From Tables 3, 4, 5 and Figs. 2, 3, 4, 5, 6, 7, 8, 9, 10, 11, we can draw the following conclusions.

  • Throughout the entire simulation process, shown in Tables 3, 4 and Figs. 2, 3, 4, 5, we find that the parameter estimation errors of the GI and H-GI algorithms decrease as the iteration number k increases, and the estimation accuracy improves as the noise level reduces.

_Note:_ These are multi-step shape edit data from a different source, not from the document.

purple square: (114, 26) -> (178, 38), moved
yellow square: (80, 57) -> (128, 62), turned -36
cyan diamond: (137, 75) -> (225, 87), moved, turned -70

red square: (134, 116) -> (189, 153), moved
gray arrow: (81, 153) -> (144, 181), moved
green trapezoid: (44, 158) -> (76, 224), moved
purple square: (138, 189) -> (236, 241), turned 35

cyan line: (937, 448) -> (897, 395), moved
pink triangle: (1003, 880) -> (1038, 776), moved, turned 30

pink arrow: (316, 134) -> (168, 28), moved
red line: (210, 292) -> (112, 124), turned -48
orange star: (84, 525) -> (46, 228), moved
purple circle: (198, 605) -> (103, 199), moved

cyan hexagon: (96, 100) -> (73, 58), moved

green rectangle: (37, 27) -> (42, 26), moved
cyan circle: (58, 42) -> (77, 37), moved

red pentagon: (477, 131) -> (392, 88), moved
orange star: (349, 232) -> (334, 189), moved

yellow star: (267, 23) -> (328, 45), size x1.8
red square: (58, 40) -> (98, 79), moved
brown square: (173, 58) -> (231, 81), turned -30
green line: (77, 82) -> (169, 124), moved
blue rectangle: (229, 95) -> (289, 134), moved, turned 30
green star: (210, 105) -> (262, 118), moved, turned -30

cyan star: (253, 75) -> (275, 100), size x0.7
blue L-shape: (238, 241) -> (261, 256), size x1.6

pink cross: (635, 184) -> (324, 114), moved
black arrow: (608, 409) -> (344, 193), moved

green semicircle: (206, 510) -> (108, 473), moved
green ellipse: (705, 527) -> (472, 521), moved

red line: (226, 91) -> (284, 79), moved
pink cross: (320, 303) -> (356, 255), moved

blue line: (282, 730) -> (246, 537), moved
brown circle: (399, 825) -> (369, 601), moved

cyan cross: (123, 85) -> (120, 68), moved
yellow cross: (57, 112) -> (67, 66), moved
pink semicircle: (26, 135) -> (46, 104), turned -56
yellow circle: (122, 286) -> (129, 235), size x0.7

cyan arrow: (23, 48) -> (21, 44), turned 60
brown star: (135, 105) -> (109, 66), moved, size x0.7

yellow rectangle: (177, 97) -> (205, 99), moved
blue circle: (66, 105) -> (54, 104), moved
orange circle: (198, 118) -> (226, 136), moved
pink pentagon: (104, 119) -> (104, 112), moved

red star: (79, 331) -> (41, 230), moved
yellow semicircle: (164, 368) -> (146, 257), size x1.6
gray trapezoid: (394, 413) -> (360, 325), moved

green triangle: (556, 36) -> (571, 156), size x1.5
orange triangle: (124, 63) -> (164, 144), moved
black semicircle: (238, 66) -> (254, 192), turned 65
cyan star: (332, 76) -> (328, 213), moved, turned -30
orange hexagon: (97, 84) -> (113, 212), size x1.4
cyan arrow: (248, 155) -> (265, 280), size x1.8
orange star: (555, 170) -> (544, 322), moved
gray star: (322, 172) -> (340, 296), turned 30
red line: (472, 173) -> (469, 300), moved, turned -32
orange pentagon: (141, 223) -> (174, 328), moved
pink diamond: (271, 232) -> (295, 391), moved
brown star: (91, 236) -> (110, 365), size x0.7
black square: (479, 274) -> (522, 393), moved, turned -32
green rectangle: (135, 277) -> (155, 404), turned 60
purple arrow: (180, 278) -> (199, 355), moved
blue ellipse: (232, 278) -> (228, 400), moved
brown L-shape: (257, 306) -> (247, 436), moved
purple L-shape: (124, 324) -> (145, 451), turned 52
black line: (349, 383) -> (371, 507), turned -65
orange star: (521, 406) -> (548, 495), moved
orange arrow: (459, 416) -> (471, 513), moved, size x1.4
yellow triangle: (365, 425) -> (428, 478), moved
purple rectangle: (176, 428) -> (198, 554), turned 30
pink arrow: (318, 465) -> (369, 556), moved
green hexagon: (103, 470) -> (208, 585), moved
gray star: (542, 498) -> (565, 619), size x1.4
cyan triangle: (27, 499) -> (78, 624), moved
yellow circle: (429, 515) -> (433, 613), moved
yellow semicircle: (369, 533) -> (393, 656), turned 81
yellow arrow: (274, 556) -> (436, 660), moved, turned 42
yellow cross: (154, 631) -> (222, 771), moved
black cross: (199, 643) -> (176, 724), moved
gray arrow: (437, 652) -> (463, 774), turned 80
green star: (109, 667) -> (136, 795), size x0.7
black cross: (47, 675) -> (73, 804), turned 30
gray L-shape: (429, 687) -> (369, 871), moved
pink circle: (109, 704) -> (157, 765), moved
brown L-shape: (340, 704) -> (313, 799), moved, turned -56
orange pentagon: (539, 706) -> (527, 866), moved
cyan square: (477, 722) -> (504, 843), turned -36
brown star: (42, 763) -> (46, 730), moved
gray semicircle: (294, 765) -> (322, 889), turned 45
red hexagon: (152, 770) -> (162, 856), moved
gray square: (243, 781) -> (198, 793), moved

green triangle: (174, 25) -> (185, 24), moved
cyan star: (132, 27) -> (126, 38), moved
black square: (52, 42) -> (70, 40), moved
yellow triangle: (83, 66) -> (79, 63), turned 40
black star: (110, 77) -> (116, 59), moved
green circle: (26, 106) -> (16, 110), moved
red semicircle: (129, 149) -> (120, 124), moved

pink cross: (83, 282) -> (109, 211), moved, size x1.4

However, the H-GI algorithm yields more exact estimates than the GI algorithm under the same iteration and noise variance—see Fig. 7.

  • For the same noise variance, the parameter estimation errors of the H-GI algorithm become smaller as the data length L and iteration k increase—see Table 5 and Fig. 6.

  • For sufficiently large data length, the parameter estimates of the GI and H-GI algorithms gradually approach the true values with the increase of the iteration k, which verifies the effectiveness of the GI and H-GI algorithms—see Figs. 8, 9.

  • The predicted outputs of the GI and H-GI algorithms verge on the true values and the differences between them are small—see Figs. 10,11. This shows that the estimated models based on the GI and H-GI algorithms have good prediction performance and can acquire the dynamics of the feedback nonlinear systems well.

6 Conclusions

This paper studies the parameter identification problem for nonlinear feedback system. By negative gradient search, a GI algorithm is derived for estimating the unknown parameters. Inspired by the hierarchical identification principle, the nonlinear feedback system is decomposed into two subsystems and an H-GI algorithm is proposed for the nonlinear feedback system. Compared with the GI algorithm, the H-GI algorithm has a higher computational efficiency and a comparable parameter estimation accuracy. The simulation results demonstrate the performance of the proposed algorithms. The approaches presented in this paper can be extended to investigate the modeling and optimization of some production and process systems [22, 88, 107, 108] and can be applied to other control and schedule areas [3,4,5,6,7,8,9,10,11,12] such as information processing systems and transportation communication systems [71,72,73,74,75,76,77,78] and so on.